Sydney man and woman charged with forced labour over female tourist
A Filipino barbecue queen and her husband were cooking up a delicious storm at their Sydney restaurants when police allege they took a female tourist as a slave for more than three years.
A Filipino barbecue queen and a Sydney businessman are facing shocking allegations they kept a female tourist as a slave at their home for more than three years.
Joshua Mcaleer, 46 and his wife Shiela, 37, have been charged with forced labour with police alleging they hired a Filipino woman as a nanny for three months in May 2013 before confiscating her passport and forcing her to work as their carer and cleaner.
The Australian Federal Police will also allege the woman was forced to work long hours without pay in Shiela Mcaleer’s food and retail business Kapamilya.
Shiela Mcaleer now runs several Kapamilya grocery stores across Sydney with dine-in and takeaway fresh food, catering and wholesale distribution.
The woman was allegedly unable to leave the couple’s Rockdale home unsupervised until she finally escaped in October 2016.

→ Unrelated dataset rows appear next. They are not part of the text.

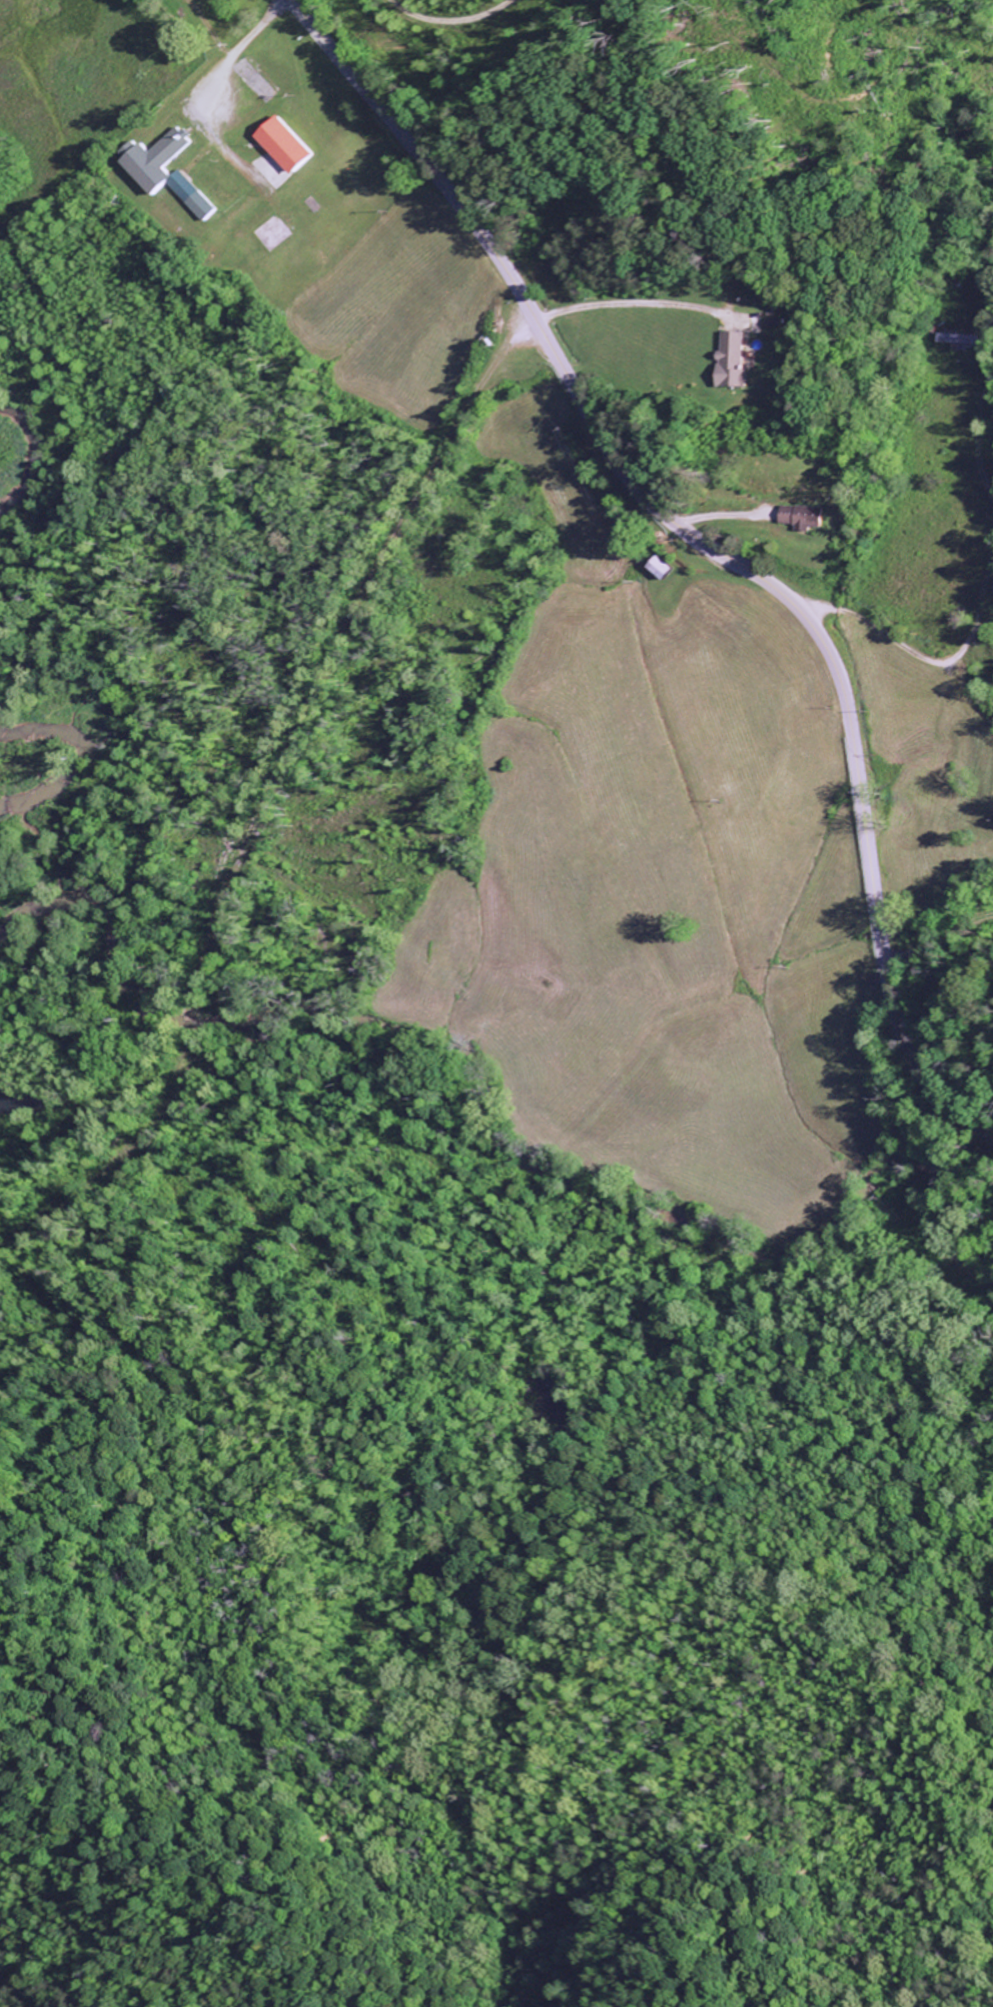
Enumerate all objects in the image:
building: (289, 145)
building: (169, 169)
building: (962, 339)
building: (736, 359)
building: (809, 517)
road: (706, 544)
road: (896, 628)
road: (930, 923)
road: (986, 1023)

Police will also allege the Mcaleers told the woman she would have to repay a debt by continuing to work for them unpaid after she had a medical procedure at Sutherland Hospital.
The Mcaleers were both charged with forcing a person into labour, harbouring an unlawful non-citizen and making a false statement for health benefits.
Shiela Mcaleer was also charged with deceiving the young woman into exploitation.
The maximum potential penalty for forcing a person into labour is 12 years’ imprisonment.
The pair came to the AFP’s attention after an alleged incident involving Shiela Mcaleer and the alleged victim.
Joshua Mcaleer refused to comment on the allegations at Downing Centre Local Court on Tuesday before his lawyer interjected.
“It’s before the courts, no comment,” the solicitor said.
Shiela McAleer rose to local foodie fame after Kapamilya and its unique brand of traditional Filipino cuisine expanded from Rockdale into Fairfield and Marrickville.
In a recent feature on a Sydney arts and culture website Shiela Mcaleer said she migrated from the Philippines to Tokyo when she was 17 before she settled in Sydney.
She wooed local residents with classic and unique Filipino barbecue dishes such as pork skewers, chicken and pork intestines, cubes of chicken-blood jelly, spice-and-tomato stuffed squid.
The restaurant also serves up dishes such as pumpkin, crab and coconut curry, taro leaves simmered in coconut milk, and semi-developed duck eggs.
Joshua Mcaleer was previously employed as the general manager at Gymea Tradies, the duty manager at the Crows Nest Hotel and as the general manager at the Grosvenor Club.
An online profile showed he recently studied a Diploma of Hospitality as well as a Certificate III and IV.
The pair will return to Downing Centre Local Court to finalise the charges against them on February 4 next year.